Extract provided Start Marker

# Am I missing something...



## rbramsey (Dec 23, 2010)

I have noticed that some of this e-scrap going on fleabay are very high? A couple of examples are:

http://cgi.ebay.com/ws/eBayISAPI.dll?ViewItem&item=120661380620

http://cgi.ebay.com/ws/eBayISAPI.dll?ViewItem&item=120661380638
Current bid on this is 86.00 + 21.27 shipping = 107.27. With gold going for around $45.00 gram you will need 2.4 grams to break even on the purchase. Then add in labor and supplies.

What is the rule of thumb on lbs of e-scrap to grams of gold?
What am I missing?

Richard


----------



## jimdoc (Dec 23, 2010)

rbramsey said:


> What am I missing?
> 
> Richard




What you are missing is that alot of Ebay buyers don't have a clue.

Jim


----------



## samuel-a (Dec 23, 2010)

this prices are slightly above what i can get locally from a dealer for MB. so the prices make some sense...
problem is the shipping and manual labor that tips off the balance to the negative side of those deals.


----------



## glorycloud (Dec 23, 2010)

Motherboards and cards can sell for $3.50+ per pound. Some big refiners
will pay over $4.50 per pound in quantities. So, someone who can sell their boards for high dollar can buy boards off of ebay and make a $1.00+ a pound.

That's how capitalism works amigo. 8)


----------



## rbramsey (Dec 24, 2010)

I will have to investigate this closer. I have several hundred pounds of computer boards. I guess I got spoiled processing the old '70s -'80s mainframes.

Many years ago I met a man who worked the ashes from a aluminum smelter. His process was very slow, but cheap. He would screen the ashes to take out the aluminum nuggets. He would fill a 55 gallon barrel by layering ashes and HTH until 90% full. He added water. about once a week he would roll the barrels a few times. After several months he would drain the barrels and process the PMs. The source materials was military electronics. 


Does anyone here incinerate the boards before processing? 

Richard


----------



## Platdigger (Dec 25, 2010)

If you don't mind my asking, what is HTH?


----------



## glondor (Dec 25, 2010)

I was offered "about 4 dollars a pound" for my mo bo's this week. there are values we cannot yet realize in these boards.


----------



## jimdoc (Dec 25, 2010)

The "big guys" can recover all the metals,and handle the waste,and do it profitably.
Getting the easy to refine stuff,and selling the rest for top dollar is the best option
for me,and a lot of others.

Jim


----------



## rbramsey (Dec 25, 2010)

HTH is sodium hypochlorite. A swimming pool chlorinator.


----------

Extract provided End Marker

### Exercise set:
(A) Which usernames appear as post authors in the forum thread? List each one once.
(B) Can you restate the forum thread between "I have noticed" and "grams of gold?", inclusive, substituting "silver" for "gold"?

Material provided Start Marker

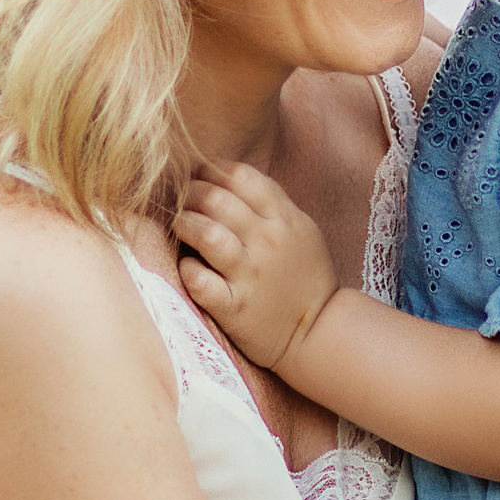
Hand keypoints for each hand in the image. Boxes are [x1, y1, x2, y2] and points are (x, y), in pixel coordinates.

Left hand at [173, 162, 336, 369]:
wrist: (318, 330)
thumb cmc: (305, 275)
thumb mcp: (301, 228)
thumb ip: (270, 201)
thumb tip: (226, 175)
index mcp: (284, 218)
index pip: (240, 176)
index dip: (211, 169)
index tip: (200, 176)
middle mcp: (267, 242)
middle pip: (215, 199)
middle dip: (190, 193)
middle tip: (184, 201)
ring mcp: (250, 275)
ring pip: (205, 234)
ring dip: (184, 225)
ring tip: (181, 227)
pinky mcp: (234, 307)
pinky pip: (198, 280)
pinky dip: (188, 269)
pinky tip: (189, 266)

Material provided End Marker

### List of solutions:
(A) rbramsey, jimdoc, samuel-a, glorycloud, Platdigger, glondor

(B)
I have noticed that some of this e-scrap going on fleabay are very high? A couple of examples are:

http://cgi.ebay.com/ws/eBayISAPI.dll?ViewItem&item=120661380620

http://cgi.ebay.com/ws/eBayISAPI.dll?ViewItem&item=120661380638
Current bid on this is 86.00 + 21.27 shipping = 107.27. With silver going for around $45.00 gram you will need 2.4 grams to break even on the purchase. Then add in labor and supplies.

What is the rule of thumb on lbs of e-scrap to grams of silver?